> [Work instructions]:
Convert every line of the records below into a JSON list of strings, one string per line, leaving out blank lines. Leave the pictures out of the list.
Segment Start: Dataset records
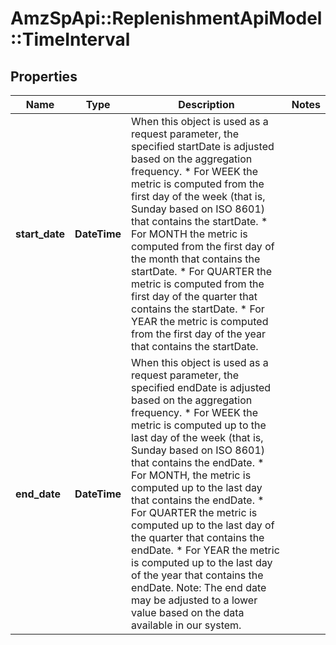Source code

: # AmzSpApi::ReplenishmentApiModel::TimeInterval

## Properties
Name | Type | Description | Notes
------------ | ------------- | ------------- | -------------
**start_date** | **DateTime** | When this object is used as a request parameter, the specified startDate is adjusted based on the aggregation frequency.  * For WEEK the metric is computed from the first day of the week (that is, Sunday based on ISO 8601) that contains the startDate. * For MONTH the metric is computed from the first day of the month that contains the startDate. * For QUARTER the metric is computed from the first day of the quarter that contains the startDate. * For YEAR the metric is computed from the first day of the year that contains the startDate. | 
**end_date** | **DateTime** | When this object is used as a request parameter, the specified endDate is adjusted based on the aggregation frequency.  * For WEEK the metric is computed up to the last day of the week (that is, Sunday based on ISO 8601) that contains the endDate. * For MONTH, the metric is computed up to the last day that contains the endDate. * For QUARTER the metric is computed up to the last day of the quarter that contains the endDate. * For YEAR the metric is computed up to the last day of the year that contains the endDate.  Note: The end date may be adjusted to a lower value based on the data available in our system. | 

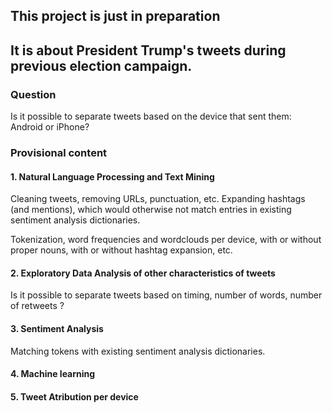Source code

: ## This project is just in  preparation 
## It is about President Trump's tweets during previous election campaign.

### Question
Is it possible to separate tweets based on the device that sent them: Android or iPhone?

### Provisional content

#### 1. Natural Language Processing and Text Mining
Cleaning tweets, removing URLs, punctuation, etc. Expanding hashtags (and mentions),
which would otherwise not match entries in existing sentiment analysis dictionaries.

Tokenization, word frequencies and wordclouds per device, with or without proper nouns,
with or without hashtag expansion, etc. 

#### 2. Exploratory Data Analysis of other characteristics of tweets
Is it possible to separate tweets based on timing, number of words, number of retweets ?

#### 3. Sentiment Analysis
Matching tokens with existing sentiment analysis dictionaries.

#### 4. Machine learning

#### 5. Tweet Atribution per device

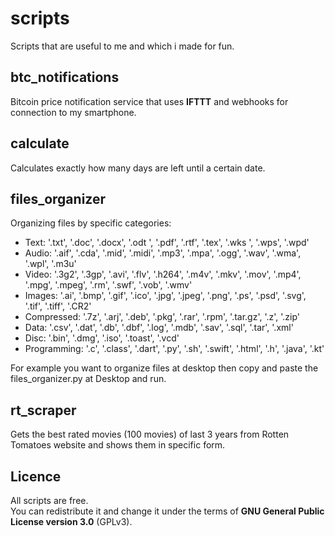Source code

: # scripts
Scripts that are useful to me and which i made for fun.

## btc_notifications
Bitcoin price notification service that uses **IFTTT** and webhooks for connection to my smartphone.

## calculate
Calculates exactly how many days are left until a certain date. 

## files_organizer
Organizing files by specific categories:
- Text: '.txt', '.doc', '.docx', '.odt ', '.pdf', '.rtf', '.tex', '.wks ', '.wps', '.wpd'
- Audio: '.aif', '.cda', '.mid', '.midi', '.mp3', '.mpa', '.ogg', '.wav', '.wma', '.wpl', '.m3u'
- Video: '.3g2', '.3gp', '.avi', '.flv', '.h264', '.m4v', '.mkv', '.mov', '.mp4', '.mpg', '.mpeg', '.rm', '.swf', '.vob', '.wmv'
- Images: '.ai', '.bmp', '.gif', '.ico', '.jpg', '.jpeg', '.png', '.ps', '.psd', '.svg', '.tif', '.tiff', '.CR2'
- Compressed: '.7z', '.arj', '.deb', '.pkg', '.rar', '.rpm', '.tar.gz', '.z', '.zip'
- Data: '.csv', '.dat', '.db', '.dbf', '.log', '.mdb', '.sav', '.sql', '.tar', '.xml'
- Disc: '.bin', '.dmg', '.iso', '.toast', '.vcd'
- Programming: '.c', '.class', '.dart', '.py', '.sh', '.swift', '.html', '.h', '.java', '.kt'

For example you want to organize files at desktop then copy and paste the files_organizer.py at Desktop and run.

## rt_scraper
Gets the best rated movies (100 movies) of last 3 years from Rotten Tomatoes website and shows them in specific form. 

## Licence
All scripts are free.\
You can redistribute it and change it under the terms of **GNU General Public License version 3.0** (GPLv3).
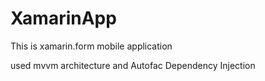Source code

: # XamarinApp
This is xamarin.form mobile application 

used mvvm architecture and Autofac Dependency Injection
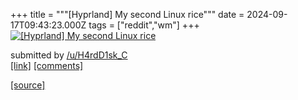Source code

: +++
title = """[Hyprland] My second Linux rice"""
date = 2024-09-17T09:43:23.000Z
tags = ["reddit","wm"]
+++
[![[Hyprland] My second Linux rice](https://preview.redd.it/kaypmyxpbcpd1.png?width=640&crop=smart&auto=webp&s=97ae2e0cef967a95ad3894e1a68a7e1d9a784bb7 "[Hyprland] My second Linux rice")](https://www.reddit.com/r/unixporn/comments/1fiuv6j/hyprland_my_second_linux_rice/)

submitted by [/u/H4rdD1sk\_C](https://www.reddit.com/user/H4rdD1sk_C)  
[\[link\]](https://i.redd.it/kaypmyxpbcpd1.png) [\[comments\]](https://www.reddit.com/r/unixporn/comments/1fiuv6j/hyprland_my_second_linux_rice/)

[[source]](https://www.reddit.com/r/unixporn/comments/1fiuv6j/hyprland_my_second_linux_rice/)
Segment End: Dataset records
> [Finished exercise]:
[
  "Source code",
  ": # AmzSpApi::ReplenishmentApiModel::TimeInterval",
  "## Properties",
  "Name | Type | Description | Notes",
  "------------ | ------------- | ------------- | -------------",
  "**start_date** | **DateTime** | When this object is used as a request parameter, the specified startDate is adjusted based on the aggregation frequency.  * For WEEK the metric is computed from the first day of the week (that is, Sunday based on ISO 8601) that contains the startDate. * For MONTH the metric is computed from the first day of the month that contains the startDate. * For QUARTER the metric is computed from the first day of the quarter that contains the startDate. * For YEAR the metric is computed from the first day of the year that contains the startDate. | ",
  "**end_date** | **DateTime** | When this object is used as a request parameter, the specified endDate is adjusted based on the aggregation frequency.  * For WEEK the metric is computed up to the last day of the week (that is, Sunday based on ISO 8601) that contains the endDate. * For MONTH, the metric is computed up to the last day that contains the endDate. * For QUARTER the metric is computed up to the last day of the quarter that contains the endDate. * For YEAR the metric is computed up to the last day of the year that contains the endDate.  Note: The end date may be adjusted to a lower value based on the data available in our system. | ",
  "Source code",
  ": ## This project is just in  preparation ",
  "## It is about President Trump's tweets during previous election campaign.",
  "### Question",
  "Is it possible to separate tweets based on the device that sent them: Android or iPhone?",
  "### Provisional content",
  "#### 1. Natural Language Processing and Text Mining",
  "Cleaning tweets, removing URLs, punctuation, etc. Expanding hashtags (and mentions),",
  "which would otherwise not match entries in existing sentiment analysis dictionaries.",
  "Tokenization, word frequencies and wordclouds per device, with or without proper nouns,",
  "with or without hashtag expansion, etc. ",
  "#### 2. Exploratory Data Analysis of other characteristics of tweets",
  "Is it possible to separate tweets based on timing, number of words, number of retweets ?",
  "#### 3. Sentiment Analysis",
  "Matching tokens with existing sentiment analysis dictionaries.",
  "#### 4. Machine learning",
  "#### 5. Tweet Atribution per device",
  "Source code",
  ": # scripts",
  "Scripts that are useful to me and which i made for fun.",
  "## btc_notifications",
  "Bitcoin price notification service that uses **IFTTT** and webhooks for connection to my smartphone.",
  "## calculate",
  "Calculates exactly how many days are left until a certain date. ",
  "## files_organizer",
  "Organizing files by specific categories:",
  "- Text: '.txt', '.doc', '.docx', '.odt ', '.pdf', '.rtf', '.tex', '.wks ', '.wps', '.wpd'",
  "- Audio: '.aif', '.cda', '.mid', '.midi', '.mp3', '.mpa', '.ogg', '.wav', '.wma', '.wpl', '.m3u'",
  "- Video: '.3g2', '.3gp', '.avi', '.flv', '.h264', '.m4v', '.mkv', '.mov', '.mp4', '.mpg', '.mpeg', '.rm', '.swf', '.vob', '.wmv'",
  "- Images: '.ai', '.bmp', '.gif', '.ico', '.jpg', '.jpeg', '.png', '.ps', '.psd', '.svg', '.tif', '.tiff', '.CR2'",
  "- Compressed: '.7z', '.arj', '.deb', '.pkg', '.rar', '.rpm', '.tar.gz', '.z', '.zip'",
  "- Data: '.csv', '.dat', '.db', '.dbf', '.log', '.mdb', '.sav', '.sql', '.tar', '.xml'",
  "- Disc: '.bin', '.dmg', '.iso', '.toast', '.vcd'",
  "- Programming: '.c', '.class', '.dart', '.py', '.sh', '.swift', '.html', '.h', '.java', '.kt'",
  "For example you want to organize files at desktop then copy and paste the files_organizer.py at Desktop and run.",
  "## rt_scraper",
  "Gets the best rated movies (100 movies) of last 3 years from Rotten Tomatoes website and shows them in specific form. ",
  "## Licence",
  "All scripts are free.\\",
  "You can redistribute it and change it under the terms of **GNU General Public License version 3.0** (GPLv3).",
  "Source code",
  ": # XamarinApp",
  "This is xamarin.form mobile application ",
  "used mvvm architecture and Autofac Dependency Injection",
  "Source code",
  ": +++",
  "title = \"\"\"[Hyprland] My second Linux rice\"\"\"",
  "date = 2024-09-17T09:43:23.000Z",
  "tags = [\"reddit\",\"wm\"]",
  "+++",
  "[![[Hyprland] My second Linux rice](https://preview.redd.it/kaypmyxpbcpd1.png?width=640&crop=smart&auto=webp&s=97ae2e0cef967a95ad3894e1a68a7e1d9a784bb7 \"[Hyprland] My second Linux rice\")](https://www.reddit.com/r/unixporn/comments/1fiuv6j/hyprland_my_second_linux_rice/)",
  "submitted by [/u/H4rdD1sk\\_C](https://www.reddit.com/user/H4rdD1sk_C)  ",
  "[\\[link\\]](https://i.redd.it/kaypmyxpbcpd1.png) [\\[comments\\]](https://www.reddit.com/r/unixporn/comments/1fiuv6j/hyprland_my_second_linux_rice/)",
  "[[source]](https://www.reddit.com/r/unixporn/comments/1fiuv6j/hyprland_my_second_linux_rice/)"
]